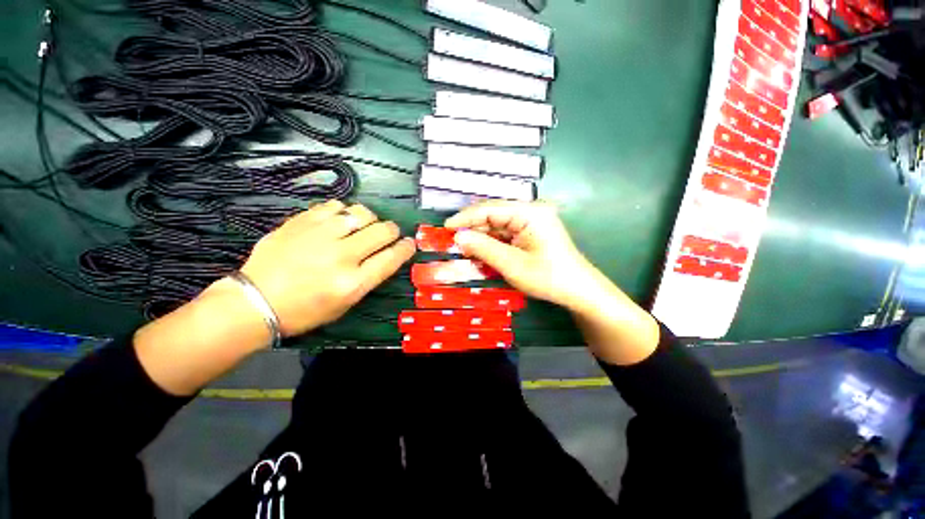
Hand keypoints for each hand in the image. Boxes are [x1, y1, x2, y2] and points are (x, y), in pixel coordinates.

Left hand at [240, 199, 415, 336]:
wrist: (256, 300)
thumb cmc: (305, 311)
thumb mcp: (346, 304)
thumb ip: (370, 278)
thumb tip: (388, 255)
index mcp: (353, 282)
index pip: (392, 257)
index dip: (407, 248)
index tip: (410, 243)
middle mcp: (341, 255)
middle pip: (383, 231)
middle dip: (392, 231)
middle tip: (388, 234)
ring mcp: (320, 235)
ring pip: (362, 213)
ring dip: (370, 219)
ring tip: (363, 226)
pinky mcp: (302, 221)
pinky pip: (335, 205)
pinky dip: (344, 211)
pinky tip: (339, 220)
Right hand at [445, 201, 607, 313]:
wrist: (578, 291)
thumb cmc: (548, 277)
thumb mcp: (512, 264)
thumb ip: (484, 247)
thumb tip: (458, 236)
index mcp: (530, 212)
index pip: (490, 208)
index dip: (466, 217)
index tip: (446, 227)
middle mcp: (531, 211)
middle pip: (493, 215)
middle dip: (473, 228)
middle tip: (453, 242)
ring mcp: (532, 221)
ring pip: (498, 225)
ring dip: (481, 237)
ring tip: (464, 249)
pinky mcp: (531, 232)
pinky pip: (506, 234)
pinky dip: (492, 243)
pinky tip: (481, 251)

════════

Lines from the one holding "ring mcp: (532, 221)" through the last line of the material are to be repeated exactly; no other lines belong in the answer.

ring mcp: (532, 221)
ring pip: (498, 225)
ring dip: (481, 237)
ring tip: (464, 249)
pinky mcp: (531, 232)
pinky pip: (506, 234)
pinky dip: (492, 243)
pinky tip: (481, 251)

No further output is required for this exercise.